Ils sont tombés dans le panneau qui leur donnait tous les choix. Choix du décor. Choix de leurs réponses. Temps de préparation. Possibilité de recommencer la prise de vue quand elle n’était pas satisfaisante. Et parfois même jusqu’au choix de leurs questions. Aucune question ne les a pris en traître. Elles ont été préparées, posées à l’avance, travaillées. On n’a pas branché traîtreusement le micro. On n’a pas posé à la va-vite la question vacharche qui laisse sur le cul. On ne les a pas brusqués, à aucun moment. S’ils sont caricaturaux, cyniques, méprisants pour l’ouvrier, c’est à eux seuls qu’ils le doivent. Car ils sont cela. Si leur humanisme fait faux-cul, leur mimique théâtre, leur sincérité guignol, c’est à seuls qu’ils le doivent.

Car ils ne se sont pas méfiés. Pas méfiés de la caméra qui les a pris tels quels, froidement. Ont pigé trop tard qu’elle était en elle seule un outil critique d’une glaciale férocité. Elle ne laisse rien passer. Et, pire, elle montre ce qui n’est pas dit. Le propos est ouvert, progressiste, dans le vent. Elle coince plus que le propos. Elle piège le bonhomme, et au-delà de la première lecture (celle de son discours), elle en stigmatise une seconde, par l’image, celle de son image qu’on ne peut jamais dominer. Et qui condamne.

Et c’est cela sans aucun doute qui a choqué M. Dalle, censeur. Son image. Saisir tout à coup celle qu’il donnait. Plus du tout celle qu’il voulait donner. Saisir trop tard qu’il était tombé dans un fameux panneau : celui de faire lui-même sa caricature en croyant magnifiquement composer son portrait pour grandes galeries de la postérité.

…et son double

Ce faisant, il est tombé dans un autre piège : celui de porter celui d’Anastasie, la Moche, chapeau plutôt lourd de bordure et réac de forme.

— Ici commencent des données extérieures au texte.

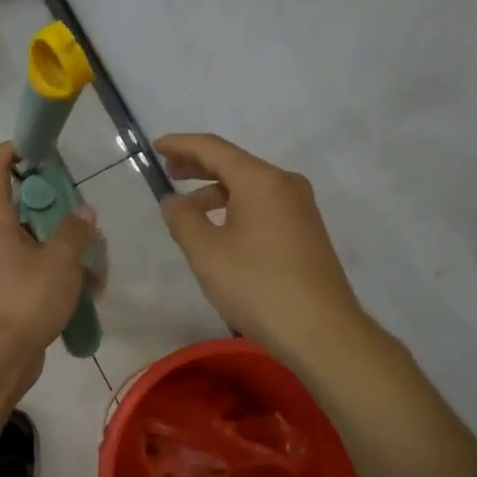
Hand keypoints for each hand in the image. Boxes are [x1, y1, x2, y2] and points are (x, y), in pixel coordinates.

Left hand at [0, 142, 96, 369]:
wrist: (2, 357)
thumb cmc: (27, 300)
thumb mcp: (60, 262)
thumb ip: (75, 232)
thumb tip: (84, 211)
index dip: (7, 157)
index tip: (25, 144)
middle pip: (21, 214)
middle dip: (53, 212)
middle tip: (80, 215)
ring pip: (33, 247)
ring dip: (62, 250)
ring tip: (94, 265)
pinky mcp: (7, 296)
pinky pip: (34, 273)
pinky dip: (57, 275)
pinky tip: (84, 291)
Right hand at [157, 133, 364, 359]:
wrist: (321, 331)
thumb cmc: (258, 286)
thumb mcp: (207, 253)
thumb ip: (183, 219)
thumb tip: (173, 200)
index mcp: (260, 180)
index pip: (213, 148)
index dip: (181, 144)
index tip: (154, 146)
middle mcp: (285, 183)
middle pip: (234, 163)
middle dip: (198, 165)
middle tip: (167, 171)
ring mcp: (300, 207)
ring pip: (249, 187)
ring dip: (216, 192)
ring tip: (187, 211)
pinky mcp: (306, 230)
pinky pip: (263, 205)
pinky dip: (236, 208)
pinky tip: (220, 230)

Un comble pour l’humaniste !

Et dans la même foulée, les autres patrons se sont plantés dans leurs prétentions. Ayant joué la carte libérale, ils ne pouvaient plus se contredire. Et faire en dernier round les censeurs. On le voit, c’est habile. Laissez Narcisse se faire des grâces dans l’eau profonde de ses fontaines. C’est de lui-même qu’il se coulera !

PS : Aux dernières nouvelles, la série télévisée Patrons/Télévision a été officiellement interdite par François Dalle (L’Oréal) et Michel Barba (Richier). L’émission radio réalisée à partir des mêmes documents, « Tous derrière et lui devant », sera rediffusée le 26 novembre sur France-Culture à 20 h.